Use tools like Zoho Survey or Google Forms to create free online surveys and easily organize the results. Distribute them to your online customers for quick feedback. If you need to cater to a super busy audience, try a simple poll app like Poll Junkie or Easy Polls to ask your audience just one or two questions. In short, if the data doesn't already exist somewhere, you can easily collect it with surveys, polls or even face-to-face interviews.

6. Organize and Store Data Effectively

Data doesn't organize itself, especially if you're collecting it via open-ended surveys or face-to-face interviews. In order to easily make sense of the data, it needs to be well-organized and stored in a way that would allow another team member to find a particular data point in the future. Start by creating a spreadsheet to organize the results of a specific survey. If you are able to download a data report from an existing tool, take the time to make the spreadsheet look more readable: widen the columns, bold the headers and sort the data by the most important variable.

Next, develop a folder hierarchy system for organizing all your reports. You might create main folders for each department within your business, additional subfolders that narrow down the type of data and a final folder representing a specific time period. For example, you might have a hierarchy like Marketing > SEO > Traffic Acquisition > 2020. Next, develop a naming system for all of your files so that you know exactly what time period is covered within, from where the data came and any other pertinent information.

If you store your data on a hard drive, be sure to regularly back it up. Losing data means losing months of hard work and the opportunity to make an informed decision in the future. For best results, back up your data to a cloud-based storage service, like Dropbox or Google Drive. Cloud-based storage also makes it easier to collaborate with employees, contractors, consultants or agencies.
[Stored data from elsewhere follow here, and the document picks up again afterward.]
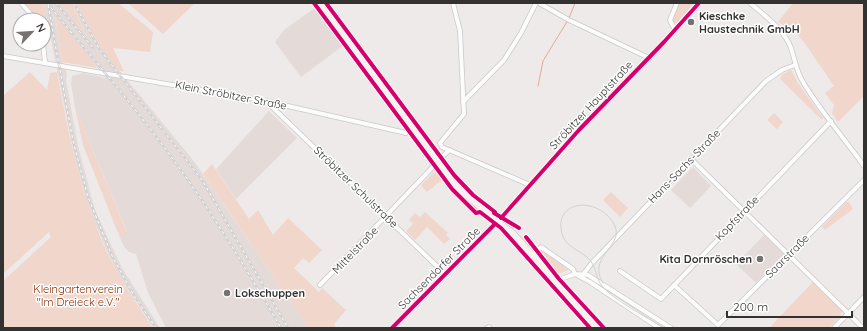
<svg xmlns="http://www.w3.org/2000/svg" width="867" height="331" viewBox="0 0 867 331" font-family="Quicksand,sans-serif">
  <rect width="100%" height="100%" fill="#edeae9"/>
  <!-- built -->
  <g fill="#e4dbd8">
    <polygon points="42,3 61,3 87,37 72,3 76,3 100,47 193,160 309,328 166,328 148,293 136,254 129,252 125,248 120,238 127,231 75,108 71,83 72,76 83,73 106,78 55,16 63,69 66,70 67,76 66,80 78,146 95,210 122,268 160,328 154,328 117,273 91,215 76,164 49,30 44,31 44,20 40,20 39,16 46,16 46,8"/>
    <polygon points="316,7 344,45 301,77 275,42 284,30"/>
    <polygon points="269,111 297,138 236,199 216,169"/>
    <polygon points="693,167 711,186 690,208 671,190"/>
    <polygon points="764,235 784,254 756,283 736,264"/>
  </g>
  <!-- green -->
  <g fill="#f1d6cc">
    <polygon points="25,3 42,3 46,8 46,16 36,16"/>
    <polygon points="61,3 72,3 87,38"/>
    <polygon points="76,3 118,3 153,32 150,52 113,48 124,71 119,71 100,47"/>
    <polygon points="128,3 195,3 163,34"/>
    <polygon points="679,3 694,3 677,23 674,23 673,18"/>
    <polygon points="793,3 864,3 864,96 838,122 832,113 834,105 825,93 834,86 804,42 795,32 778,22"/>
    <polygon points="55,15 96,66 98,68 62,62"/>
    <polygon points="791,70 798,83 823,118 822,120 780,79 783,74"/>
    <path d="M30,72L47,90L50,73L57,72C70,141 83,209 117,272C127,291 141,309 153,328H3V281L51,237L49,232L3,274V96Z"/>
    <polygon points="75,108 127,232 120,238 83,145"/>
    <polygon points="774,113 783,122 777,129 767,120"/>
    <polygon points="212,164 249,219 258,210 273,235 288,218 322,250 309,263 303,258 294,268 319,292 322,288 346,310 334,324 336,328 309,328 203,174"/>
    <polygon points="435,171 442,180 427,192 421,185"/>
    <polygon points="611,192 628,208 620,217 603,200"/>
    <polygon points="846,202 849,202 853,209 825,230 822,227"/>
    <polygon points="425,212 448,233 446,235 450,239 444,244 427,227 415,240 406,231 413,224 409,220 415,213 420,217"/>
    <polygon points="543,251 554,258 554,260 563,264 563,266 569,270 557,274 538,252"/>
    <polygon points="813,282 843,310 840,317 829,328 769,328"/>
  </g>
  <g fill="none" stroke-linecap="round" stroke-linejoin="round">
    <!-- stream -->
    <g stroke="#e2aa96" stroke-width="1">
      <polyline points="569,18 575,3"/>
      <polyline points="538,86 543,61 568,20"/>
    </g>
    <!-- minor casing -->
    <g stroke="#cbc8c8" stroke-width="5.5">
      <g id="minor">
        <polyline points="21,3 36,20"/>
        <polyline points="453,3 460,31 464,114 440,143 442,147 530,185"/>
        <polyline points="539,3 569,20 649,58"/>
        <path d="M750,3C765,16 784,29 791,48C795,60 796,71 803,82C821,112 844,138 864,166"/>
        <polyline points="324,7 330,3"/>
        <polyline points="675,30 670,20 677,3"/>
        <polyline points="43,44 45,62"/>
        <polyline points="3,56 266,101 406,133 414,129"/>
        <polyline points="266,101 445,274"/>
        <polyline points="463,102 504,60 521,33 536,3"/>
        <polyline points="691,159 863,328"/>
        <polyline points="498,221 579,130 664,42 699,3"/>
        <polyline points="533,255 541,247 573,269 575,274 590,282 659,328"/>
        <polyline points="620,271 661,299 831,121"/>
        <polyline points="581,277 592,263 766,81 782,70 795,65"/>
        <polyline points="555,281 575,274 588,275 671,328"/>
        <polyline points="320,285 449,150"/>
        <polyline points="674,285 718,325 864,180"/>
        <polyline points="487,328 489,327 490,328"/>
        <polyline points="834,328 864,297"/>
      </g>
    </g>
    <!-- tertiary casing -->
    <g stroke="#cbc8c8" stroke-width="6">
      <polyline id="tertiary" points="392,328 498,221"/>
    </g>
    <!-- secondary casing -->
    <g stroke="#cbc8c8" stroke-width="7">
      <polyline id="secondary" points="321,3 458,188 482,209 514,234 597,328"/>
    </g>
    <!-- minor -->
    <use href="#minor" stroke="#fcfcfc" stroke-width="4"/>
    <!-- tertiary -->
    <use href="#tertiary" stroke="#fcfcfc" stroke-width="5"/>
    <!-- secondary -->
    <use href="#secondary" stroke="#f6f1ef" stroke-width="5.5"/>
    <!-- tram -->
    <path stroke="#d2d1d1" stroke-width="1" d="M603,283C585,255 630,245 612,221C595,196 553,201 562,234C565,246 579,250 588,258C597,266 595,279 603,287C614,300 648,318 664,328"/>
    <!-- rail casing -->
    <g stroke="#d2d1d1" stroke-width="2.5">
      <g id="rail">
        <path d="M47,3C92,58 139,111 180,169C217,220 249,274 281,328"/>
        <polyline points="56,3 93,48"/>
        <polyline points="74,3 100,50 202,180 288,328"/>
        <polyline points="48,5 73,141 88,197 113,258 133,294 156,328"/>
      </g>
    </g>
    <!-- rail -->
    <use href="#rail" stroke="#fff" stroke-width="1" stroke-dasharray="3" stroke-linecap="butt"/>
    <!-- cycleway casing -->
    <g stroke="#fff" stroke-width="6">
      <g id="cycleway">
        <polyline points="314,3 452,189 476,213 480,212 501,228 590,328"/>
        <polyline points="326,3 454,175 473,195 495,212 494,213 519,228"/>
        <polyline points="501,218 579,130 664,42 699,3"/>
        <polyline points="526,237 559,279 604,328"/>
        <polyline points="392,328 495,224"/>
      </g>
    </g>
    <!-- cycleway -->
    <use href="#cycleway" stroke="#d6006c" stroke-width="4"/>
  </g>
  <!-- markers -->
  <g fill="#757271" stroke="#fff" stroke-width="1.5">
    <circle cx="691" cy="22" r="4"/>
    <circle cx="760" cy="259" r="4"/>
    <circle cx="227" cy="293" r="4"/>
  </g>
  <g text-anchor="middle" stroke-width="3" stroke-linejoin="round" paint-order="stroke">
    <!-- poi labels -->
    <g font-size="11" font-weight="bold" fill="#343231" stroke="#fff" text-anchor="start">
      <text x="699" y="20">Kieschke<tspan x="699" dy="13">Haustechnik GmbH</tspan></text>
      <text x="752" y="263" text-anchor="end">Kita Dornröschen</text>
      <text x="235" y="297">Lokschuppen</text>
    </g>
    <!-- street labels -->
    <g font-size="11" fill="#343231" stroke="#fff">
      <text transform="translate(231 95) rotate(11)" y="4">Klein Ströbitzer Straße</text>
      <text transform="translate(591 105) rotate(-47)" y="4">Ströbitzer Hauptstraße</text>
      <text transform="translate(684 166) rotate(-46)" y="4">Hans-Sachs-Straße</text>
      <text transform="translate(356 187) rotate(44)" y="4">Ströbitzer Schulstraße</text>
      <text transform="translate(737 218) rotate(-46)" y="4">Kopfstraße</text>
      <text transform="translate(355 250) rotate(-46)" y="4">Mittelstraße</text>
      <text transform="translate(787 256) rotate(-45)" y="4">Saarstraße</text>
      <text transform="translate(439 268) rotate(-45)" y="4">Sachsendorfer Straße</text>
    </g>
    <!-- park labels -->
    <g font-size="11" fill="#8b2c00" stroke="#fff">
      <text x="78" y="293">Kleingartenverein<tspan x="78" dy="13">"Im Dreieck e.V."</tspan></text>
    </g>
  </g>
  <!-- border -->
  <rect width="867" height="331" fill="none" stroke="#343231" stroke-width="8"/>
  <!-- north arrow -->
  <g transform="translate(32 32) rotate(65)"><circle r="19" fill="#ffffff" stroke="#aeadad"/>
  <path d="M0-3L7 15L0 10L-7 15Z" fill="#757271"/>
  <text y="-6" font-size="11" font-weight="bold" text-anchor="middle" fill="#343231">N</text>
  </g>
  <!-- scale -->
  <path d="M727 311v6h125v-6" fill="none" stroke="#343231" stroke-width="2"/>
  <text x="733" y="311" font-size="12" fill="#343231" stroke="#ffffff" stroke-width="3" paint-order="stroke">200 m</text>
</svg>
7. Consider Selling Your Data

If you're serious about asking research questions and collecting data, you might be sitting on an untapped revenue stream. It's legal to sell data as long as you're the one who generated it and you have permission from individuals to sell their personal information. You can monetize your data by selling it on a marketplace or selling it directly to other companies as secondary data. If your data is high quality and reliable, you could potentially make enough money to pay for your ongoing data collection and market research.

8. Hire a Data Consultant or Analyst

Finally, there's no shame in admitting that you feel a little overwhelmed by the different types of data collection and analysis. As a small-business owner, you're often faced with trying your hand at every aspect of business management until you develop the budget to hire an expert. Do your best to collect and analyze data from the very beginning of your entrepreneurship, but plan to hire a data consultant or analyst to create more strategic data collection methods when your budget allows.

A data consultant could give you a competitive advantage by revealing insight that will allow you to increase your revenue, so consider it a cost-effective investment that will pay for itself. Alternatively, if you plan to hire an in-house marketing expert, look for candidates who have a data analysis background since data often informs marketing efforts. In short, you don't have to go through the trial-and-error "growing pains" phase on your own. Whether you hire a consultant, a short-term independent contractor or a full-time employee, bolster your business with a data professional.